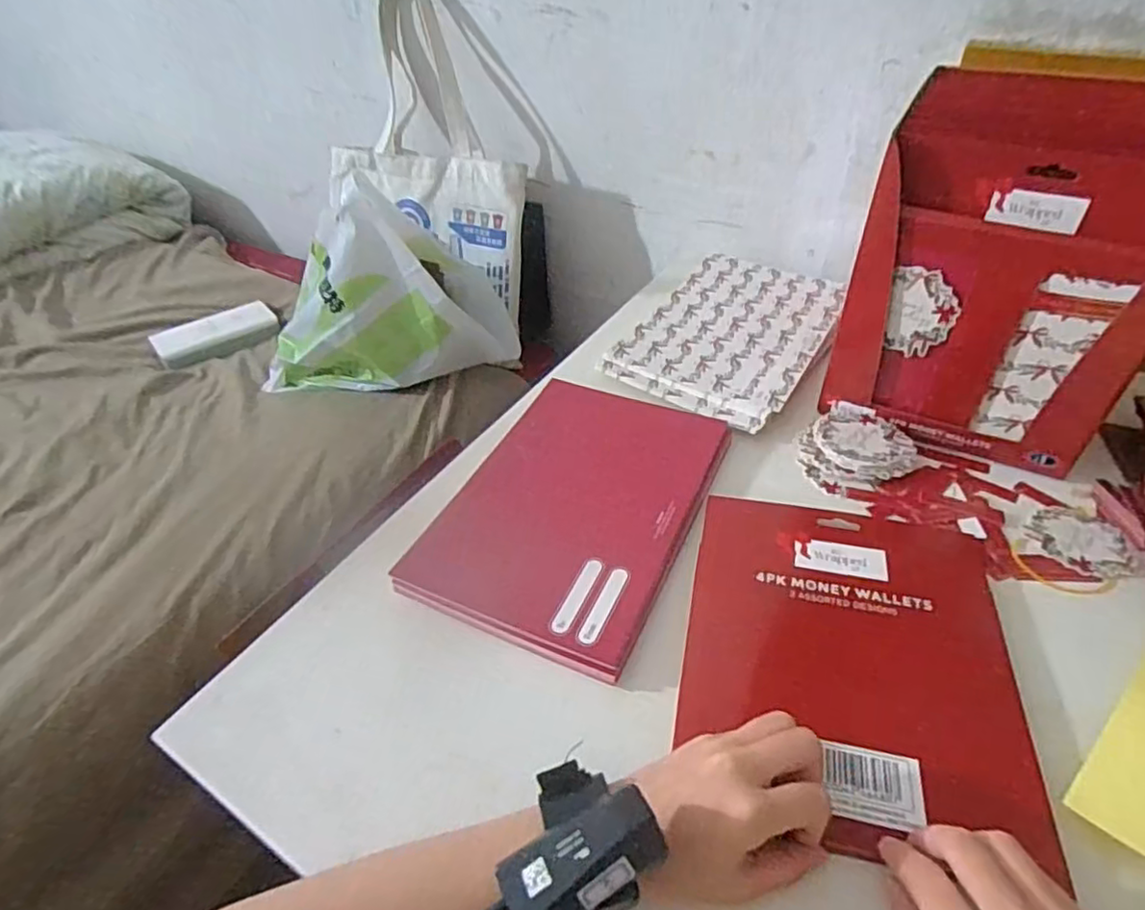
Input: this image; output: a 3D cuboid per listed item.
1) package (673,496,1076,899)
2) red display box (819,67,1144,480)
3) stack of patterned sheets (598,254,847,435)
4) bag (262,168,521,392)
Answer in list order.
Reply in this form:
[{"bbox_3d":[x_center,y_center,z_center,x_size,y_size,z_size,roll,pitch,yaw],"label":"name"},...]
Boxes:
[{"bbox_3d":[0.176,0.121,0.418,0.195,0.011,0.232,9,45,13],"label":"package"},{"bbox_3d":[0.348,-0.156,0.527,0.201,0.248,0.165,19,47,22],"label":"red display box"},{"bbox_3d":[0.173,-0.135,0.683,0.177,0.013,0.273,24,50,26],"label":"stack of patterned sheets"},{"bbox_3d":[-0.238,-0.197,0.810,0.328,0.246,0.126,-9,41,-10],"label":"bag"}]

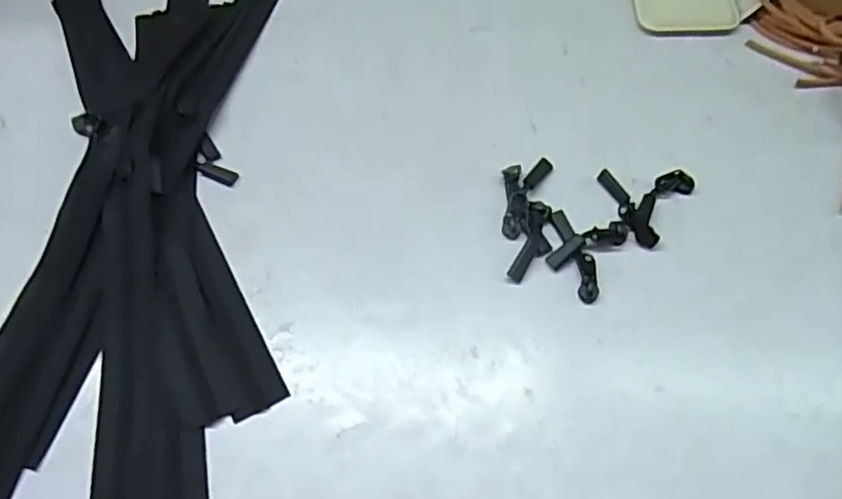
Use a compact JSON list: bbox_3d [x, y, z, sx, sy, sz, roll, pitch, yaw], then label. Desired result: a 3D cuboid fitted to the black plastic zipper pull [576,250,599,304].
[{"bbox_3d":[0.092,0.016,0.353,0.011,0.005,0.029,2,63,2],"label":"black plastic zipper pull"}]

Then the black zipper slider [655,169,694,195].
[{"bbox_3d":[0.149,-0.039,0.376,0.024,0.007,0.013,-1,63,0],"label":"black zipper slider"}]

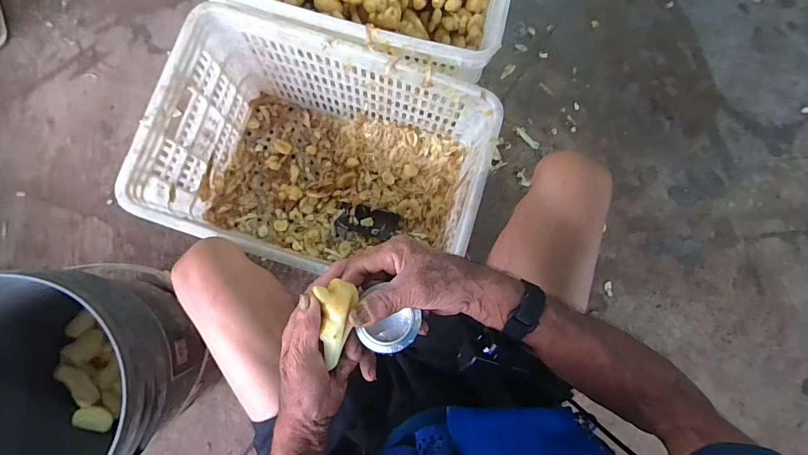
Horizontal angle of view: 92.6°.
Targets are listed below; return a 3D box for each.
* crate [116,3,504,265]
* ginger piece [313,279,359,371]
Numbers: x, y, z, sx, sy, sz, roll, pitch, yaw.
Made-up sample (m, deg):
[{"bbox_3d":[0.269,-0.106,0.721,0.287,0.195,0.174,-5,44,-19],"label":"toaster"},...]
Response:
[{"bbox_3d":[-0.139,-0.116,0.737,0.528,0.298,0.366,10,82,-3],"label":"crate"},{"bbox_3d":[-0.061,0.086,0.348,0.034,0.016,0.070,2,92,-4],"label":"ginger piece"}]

### EXERCISE DIRECTIONS
Count the lines of the data that contain the string "this", and reply with that number alone.

### EXERCISE SOLUTION
2